#### EXTRAIT
Tunisie : Hausse des taux directeurs, chute du dinar

Une vraie guerre mondiale s’annonce sur le front des politiques monétaires. Les fantassins de cette guerre sont les banques centrales et leurs comités d’économistes aviseurs. Leur arme principale est le taux d’intérêt directeur. Ces taux montent en flèche, propulsant le dollar américain à des sommets. Face au dollar, le dinar tunisien a récemment perdu 13%, et la chute ne fait que commencer. Sans comité d’économistes aviseurs et apolitiques, la Banque centrale de la Tunisie (BCT) est mal partie…

Par Moktar Lamari *

Au niveau des pays de l’OCDE, les banques centrales renversent la vapeur, pour lutter contre la pire inflation depuis une génération. Les banques centrales et les économistes des comités liés renversent les politiques d’argent facile de la dernière décennie.

La hausse des taux d’intérêt !

#### CONTENU DU LISTING
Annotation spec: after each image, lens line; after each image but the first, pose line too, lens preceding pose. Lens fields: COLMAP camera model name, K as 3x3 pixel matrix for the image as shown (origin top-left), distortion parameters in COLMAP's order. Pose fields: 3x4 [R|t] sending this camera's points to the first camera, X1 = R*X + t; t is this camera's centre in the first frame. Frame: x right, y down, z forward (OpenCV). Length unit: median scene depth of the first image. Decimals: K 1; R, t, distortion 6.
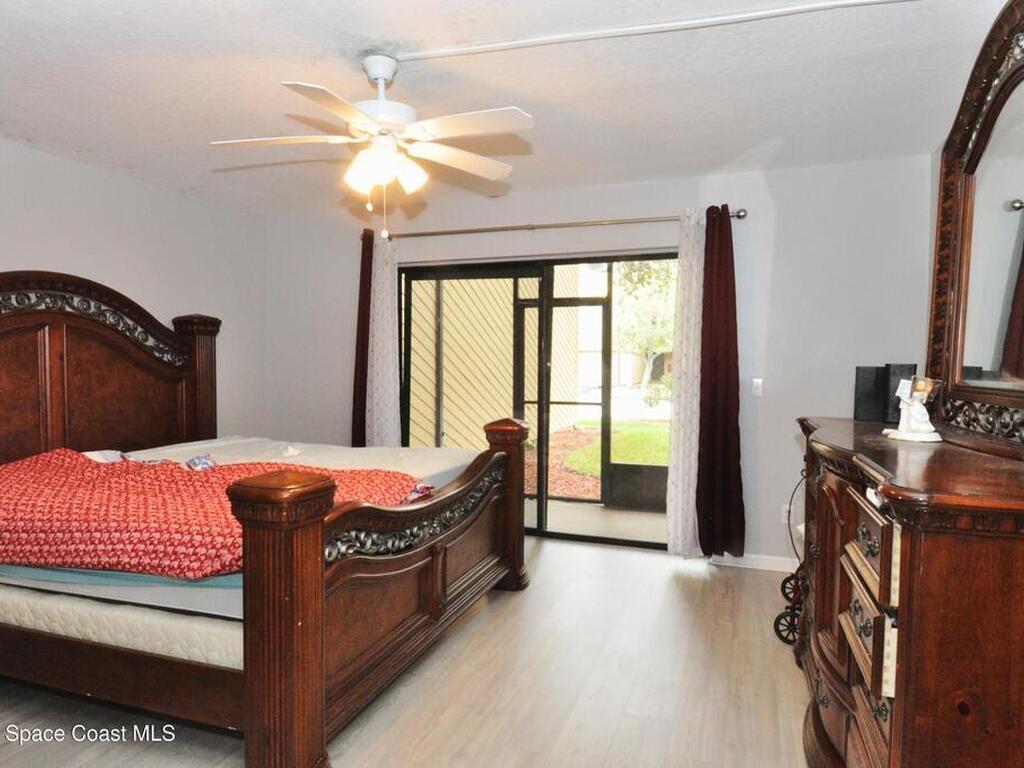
lens RADIAL K [[639.2, 0, 512.0], [0, 639.2, 384.0], [0, 0, 1]] dist [0.004612, -0.000421]
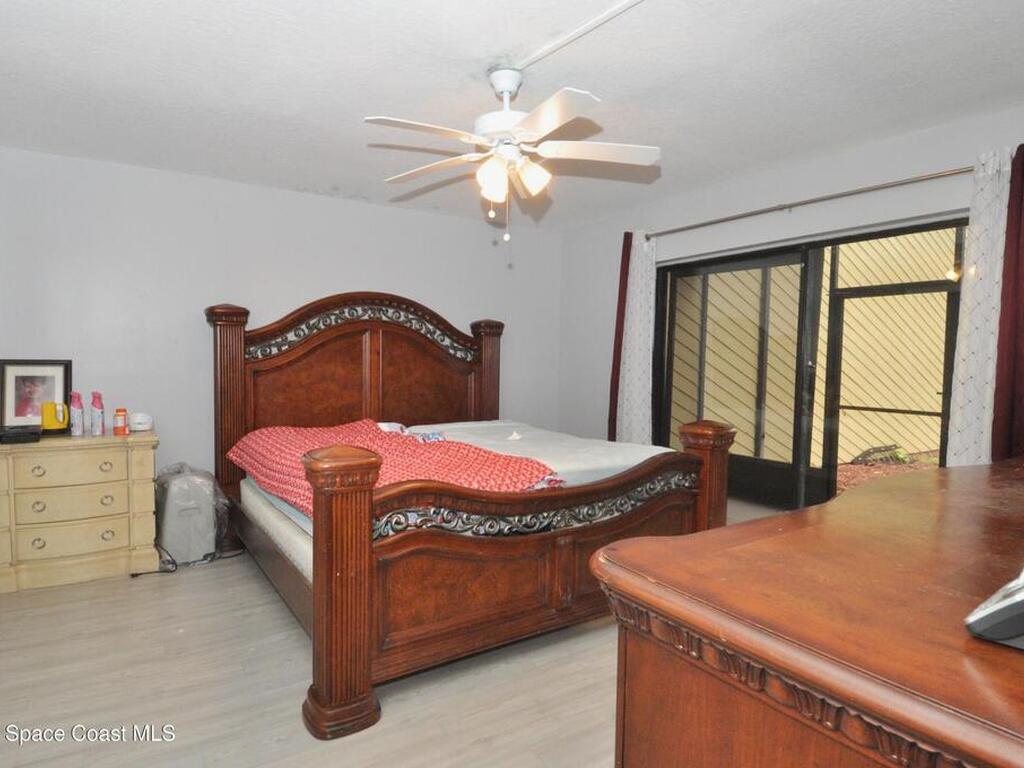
lens RADIAL K [[591.1, 0, 512.0], [0, 591.1, 384.0], [0, 0, 1]] dist [0.005095, 0.000108]
pose [[0.796816, 0.032494, -0.603348, 0.276502], [-0.031036, 0.999436, 0.012838, -0.001165], [0.603425, 0.008496, 0.797375, 0.148358]]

#### CONSIGNE
Reproduisez, dans l'extrait sur les taux directeurs, le passage qui va de « Par Moktar Lamari » jusqu'à « taux d’intérêt ! ». Le listing forme un ensemble à part, indépendant de l'extrait.

#### RÉPONSE ATTENDUE
Par Moktar Lamari *

Au niveau des pays de l’OCDE, les banques centrales renversent la vapeur, pour lutter contre la pire inflation depuis une génération. Les banques centrales et les économistes des comités liés renversent les politiques d’argent facile de la dernière décennie.

La hausse des taux d’intérêt !